MSD’s Mark Nolan discusses how the pharma company is going hybrid and what businesses need to think about as the workplace evolves.
When we think of remote or hybrid working, it’s easy to picture office-based workers switching from a communal workspace to a desk at home. But what about companies that have staff working in labs and manufacturing?
The pandemic forced pharma companies all over the world to adapt to a certain type of remote working and staggered shifts in order to ensure a safe working environment. Now, these companies also have to think about what their organisation will look like in a post-pandemic world.
Pharma company MSD has several sites across Ireland, manufacturing medicines, vaccines, biological therapies and animal health products. Its HR lead for Ireland, Mark Nolan, spoke to Siliconrepublic.com about how working life changed for the company’s staff, with the sudden shift to virtual engagement and adapting to changing protocols.
“When I think of what’s changed for people, is onboarding and training. We have a really good onboarding programme, really good training programmes, we’ve had to adapt them very quickly to onboard people and train people in a very different way,” he said.
“The pandemic has been a challenge for our early talent. As we think about our graduate programme, our interns, our people who are starting their careers for the first time, they’re starting in a really different way than what would be the norm.
“I think we just need to be really mindful in this hybrid model of supporting those folks to either get back to the sites, get into the offices, see what production area looks like, meet some of their team and to help them settle in as best they can.”
The future is hybrid
While health, safety and general supporting of staff during the pandemic has been at the forefront of employers’ minds, many people are looking beyond the pandemic to their new future of work.
For MSD, that includes a new hybrid model.
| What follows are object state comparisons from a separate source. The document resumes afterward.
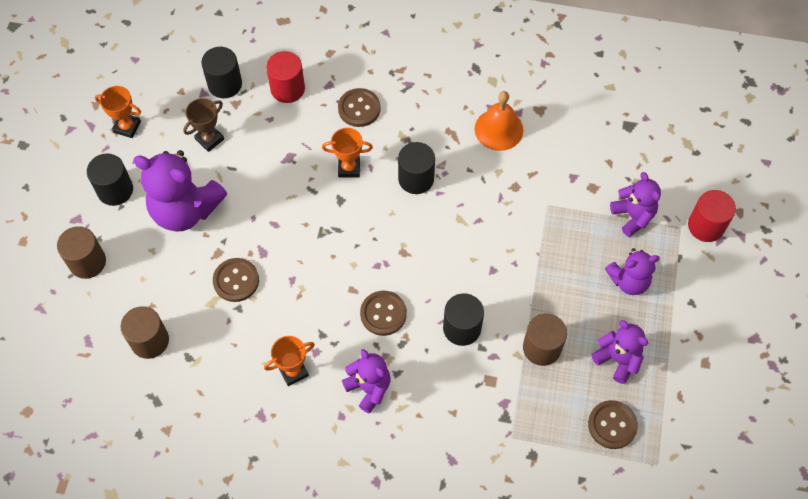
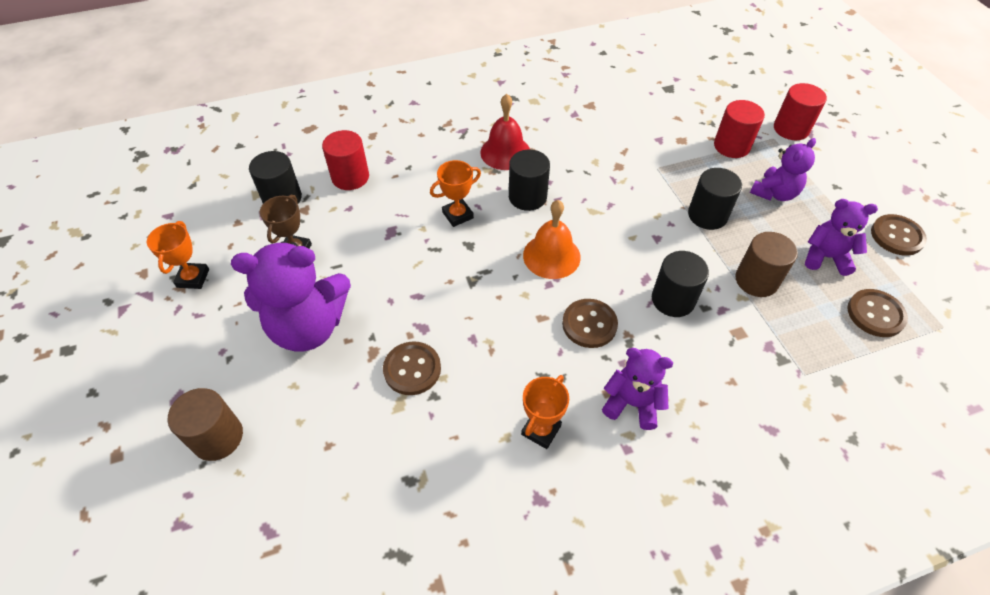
camera: 30 degrees left, 10 degrees down
black cylinder [87,153,133,206] -> black cylinder moved to [688,168,742,230]
orange trophy [95,86,141,138] -> orange trophy turned 75 degrees counterclockwise [147,221,209,289]
brown cylinder [121,306,169,359] -> none
brown button [338,88,381,127] -> brown button moved to [871,214,927,256]
orange bell [474,91,523,151] -> orange bell moved to [523,200,581,279]
purple teddy bear [610,172,661,237] -> red cylinder [714,100,765,158]
none -> red bell [480,94,530,170]

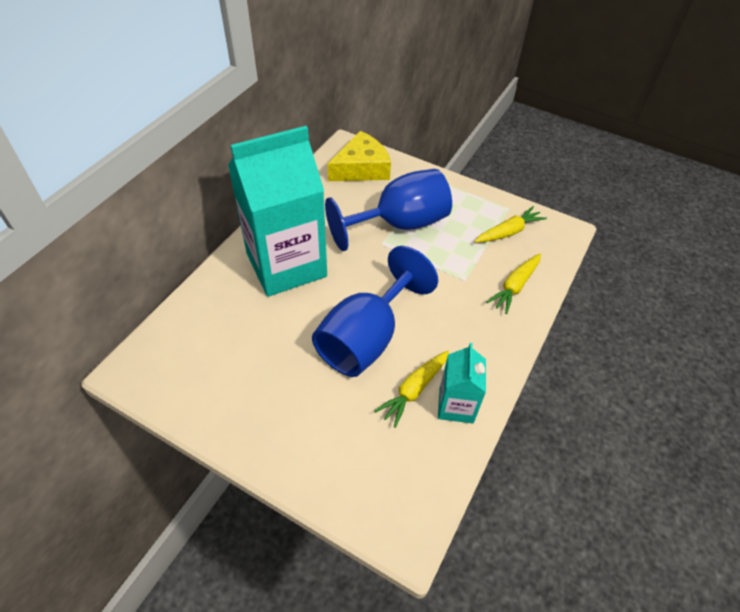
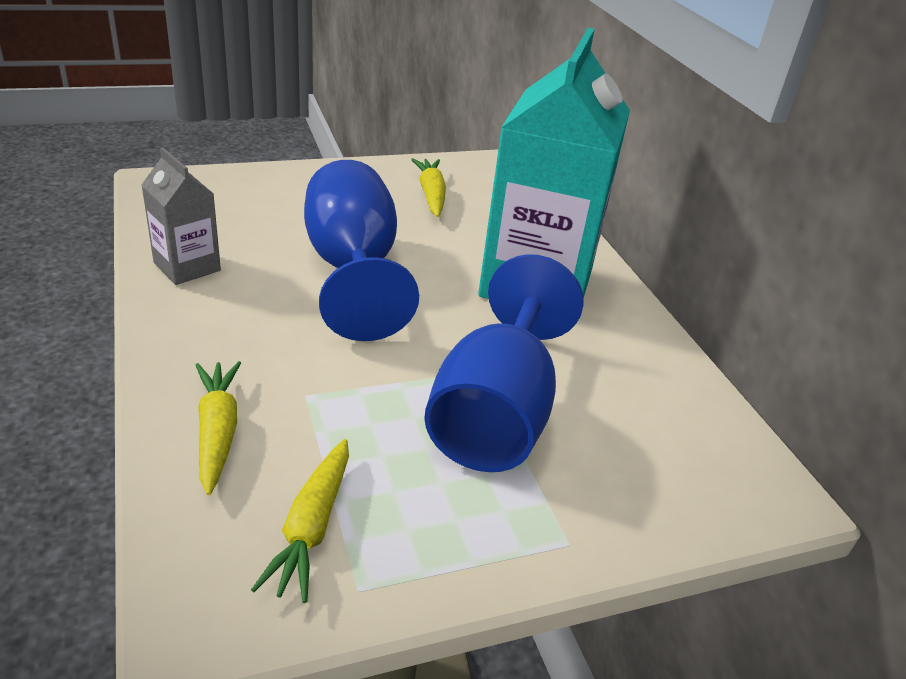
camera: 130 degrees right, 15 degrees down
yellow cheese [328,131,391,181] -> none
yellow carrot [374,351,449,428] -> yellow carrot moved to [411,158,446,217]
turquoise carton [438,343,486,423] -> grey carton [141,148,221,285]

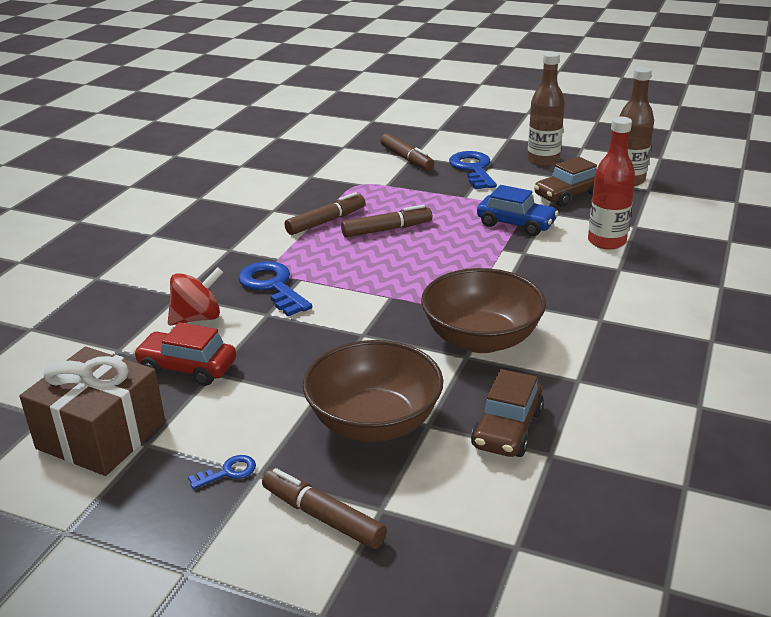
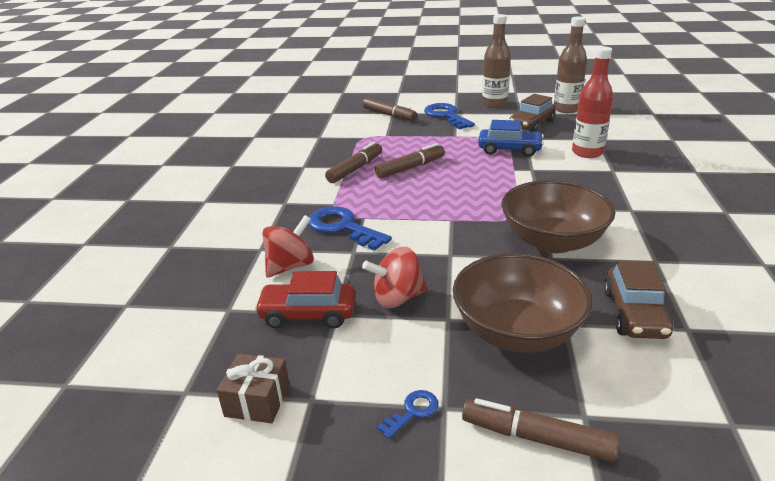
camera: 15 degrees left, 0 degrees up
brown gift [20,347,165,476] -> brown gift [217,354,290,423], size x0.52
none -> red spinning top [362,247,427,308]

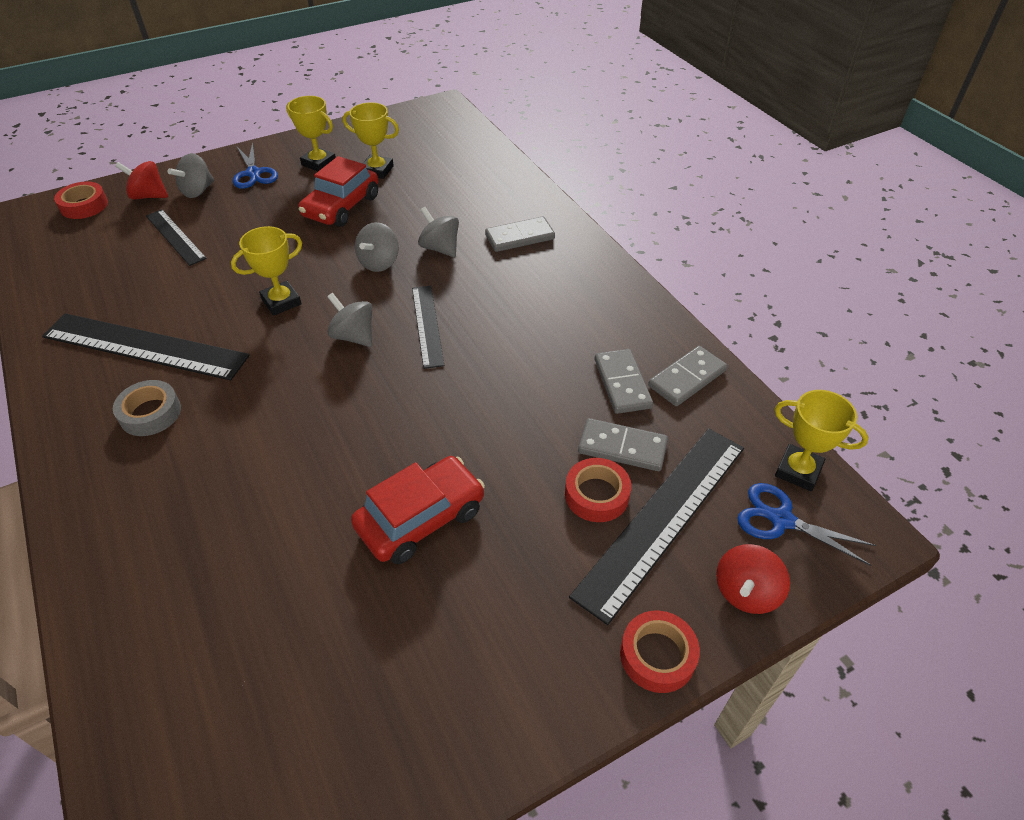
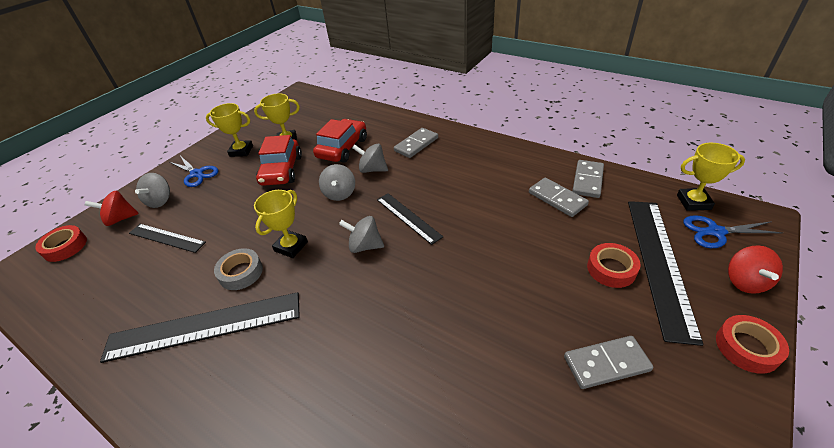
camera: 25 degrees left, 5 degrees down
grey tape [113,380,181,436] -> grey tape moved to [214,248,263,290]
red car [351,456,485,564] -> red car moved to [313,119,367,163]
grey domino [578,418,668,471] -> grey domino moved to [564,336,653,389]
Nolan said one of the key considerations when creating MSD’s hybrid working model was the ability to innovate.
“I think a lot of the studies that I’ve read … talk about this increased productivity during the pandemic but I think what we’ve also seen in these studies is a decrease in innovation,” he said.
“For a company like MSD, it’s really important that we’re innovating for our patients so that’s one thing that we’re making sure is in that hybrid model.”
Companies around the world have been rolling out long-term remote working strategies over the last few months, with many major tech companies such as Google planning to allow some of their staff to work from home permanently.
For a pharma company such as MSD, Nolan said it was critical to ensure that its hybrid model caters to every function and role within the business.
“Some will be more site-based, some will be remote, some will be a combination,” he said, “One thing I really liked was we didn’t get very rule-specific about it. I think it helps increase our trust-based culture because it’s not about where we do the work, it’s about the work that we do.”
Nolan added that the most important part of adapting to the new future of work is allowing hybrid models the time they need to evolve.
“I think this hybrid way of working was always going to come, I think it was something that every company was looking towards and the pandemic has really accelerated that,” he said.
“While there are advantages to that, we have asked people to move along that change curve really, really quickly and what we want to make sure is that by putting the effort in now, having the conversations now, that we have a really inclusive trust-based and innovative hybrid working model into the future.”